You’ll notice that there are a lot of references to ECS while the services are spinning up, but because we selected the “Fargate” launch type, these services are indeed running on Fargate. There you have it! You’ve configured and ran your very first Fargate container. To monitor the number of running services, you can enter the AWS Elastic Container Service in the Management Console, and view each cluster individually.
Viewing your Fargate deployment
In the AWS Mangement console, under the Elastic Container Service menu, you can select the “Task Defintions” sub-menu in order to view the task that you just created.
Task Definition Menu By selecting your task, you can review all the information about the task that you created. You can see the task size, any required attributes, and you can even view the JSON configuration for the task, if you wanted to copy it and use it for additional configurations via the command line later on. Lastly, in this view, we can see any actions that we can take with our newly created task.
Running a task
In order to run a task, there are several different methods we can use, but for our purpose, we will click “Actions” in the ECS Task Definition submenu, then click “Run Task”.

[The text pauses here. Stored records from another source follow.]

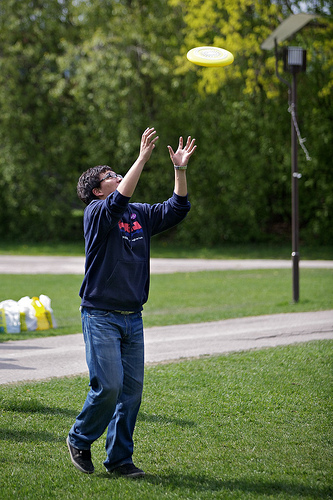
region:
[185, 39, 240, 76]
the frisbee is in the air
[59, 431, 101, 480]
his foot is off the ground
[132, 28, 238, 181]
he is reaching for the frisbee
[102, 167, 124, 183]
he is wearing glasses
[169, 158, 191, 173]
the is wearing something on his wrist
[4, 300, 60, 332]
the bags are on the ground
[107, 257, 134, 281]
the shirt is dark blue in color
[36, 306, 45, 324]
the bag is yellow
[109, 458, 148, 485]
the shoe is on the ground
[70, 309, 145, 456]
the man is wearing denim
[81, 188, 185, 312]
the man is wearing a black top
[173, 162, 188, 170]
the man is wearing a watch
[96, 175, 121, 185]
the man is wearing glasses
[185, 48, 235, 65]
the man is playing frisbee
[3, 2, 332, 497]
the man is outdoors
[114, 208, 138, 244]
the sweater has a design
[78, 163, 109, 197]
the man has short hair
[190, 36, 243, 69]
the man looks at the frisbee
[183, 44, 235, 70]
yellow frisbee in air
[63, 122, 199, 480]
man motioning to catch frisbee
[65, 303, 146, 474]
pair of blue jeans on man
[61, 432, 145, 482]
pair of black sneakers with white soles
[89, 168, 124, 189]
pair of eye glasses on man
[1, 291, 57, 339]
white and yellow bags on green grass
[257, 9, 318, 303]
tall street lamp on grass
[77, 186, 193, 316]
blue sweatshirt on man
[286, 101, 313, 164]
white string hanging down from street lamp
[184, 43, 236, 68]
frisbee flying through midair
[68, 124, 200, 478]
man reaching up into the air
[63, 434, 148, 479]
man wearing black athletic shoes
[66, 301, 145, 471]
man wearing comfy blue jeans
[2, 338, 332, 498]
beautifully manicured lawn next to a street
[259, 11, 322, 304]
light pole set in the grass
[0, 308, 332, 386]
asphalt road bordered by grass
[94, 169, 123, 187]
man is wearing glasses with black frames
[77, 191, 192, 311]
man is wearing a dark sweatshirt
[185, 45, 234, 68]
midair frisbee is yellow in color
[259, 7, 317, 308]
solar powered light on a pole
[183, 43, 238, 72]
yellow frisbie in the air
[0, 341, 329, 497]
green grassy area in a park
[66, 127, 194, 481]
person reaching into the air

Running a task From here, we will configure the launch options for our task. For “Launch Type” we will select “FARGATE”. Our task definition will be prepopulated by the defaults from AWS. We will go on to select the platform version, number of tasks, an optional “Task Group”, and the VPC settings.
task configuration options Additionally, under the advanced options in this section, you can choose to override the IAM and task execution roles, in case you needed to have different role permissions running the specified task. Once you click “Run Task” you’ll be taken back to the ECS Cluster menu, where you will now be able to view your running task. In order to manually stop your task, you can click the task in the tasks menu, and select the “Stop” button. It’s as easy as that!
stopping a running task manually
Additional Methods for Launching Tasks
Once we have our Fargate tasks up and running, and we know how to launch them manually, the next step is to figure out how to launch them automatically, and remove manual operations from the process. There are a couple of options for launching your task with automations.
- Scheduled task. You can set this up via the ECS Clusters menu, by creating the schedule and selecting your Fargate task as the target. There are a few steps to setting this up, like setting a fixed interval or using a cron expression for the scheduling, and then specifying the task settings. Overall it’s a fairly simple way to run your task if you have predictable inputs and outputs.
- Lambda calls. Additionally, you can create specific lambda functions to launch your Fargate tasks. You can create these to work with your applications by taking the input data, spinning up a container to process it on the fly, then spinning it down – all seamlessly and without blinking at scale.
As Fargate becomes more widely adopted, it has been Amazon’s habit to add additional options for creating, configuring, and automating the service. Imagine what you could do with the ability to launch Fargate tasks based on an event rule from CloudWatch logs. When we consider the “cattle not pets” mentality of DevOps, the possibilities become endless as more launch options become available to us.
Simplify using Fargate, the future of containerization
By using AWS Fargate to launch your containers, you can save the operational overhead of complicated EC2 infrastructure. I’d implore you to analyze your AWS bill once you have adopted Fargate to view the savings to your bottom line, as well. AWS Fargate is the future of serverless containerization in the cloud. The simplicity of launching tasks for specific purposes unleash an organizations ability to automate their infrastructure in the cloud with ease. This has just been an introduction to the AWS Fargate service. If you wanted to take this one step further, by using the AWS CLI or a PowerShell script, we could easily create additional AWS Fargate clusters for many more purposes. The closer your environment gets to being a truly cloud-native, serverless, container-based infrastructure, the more valuable you will find Fargate to be.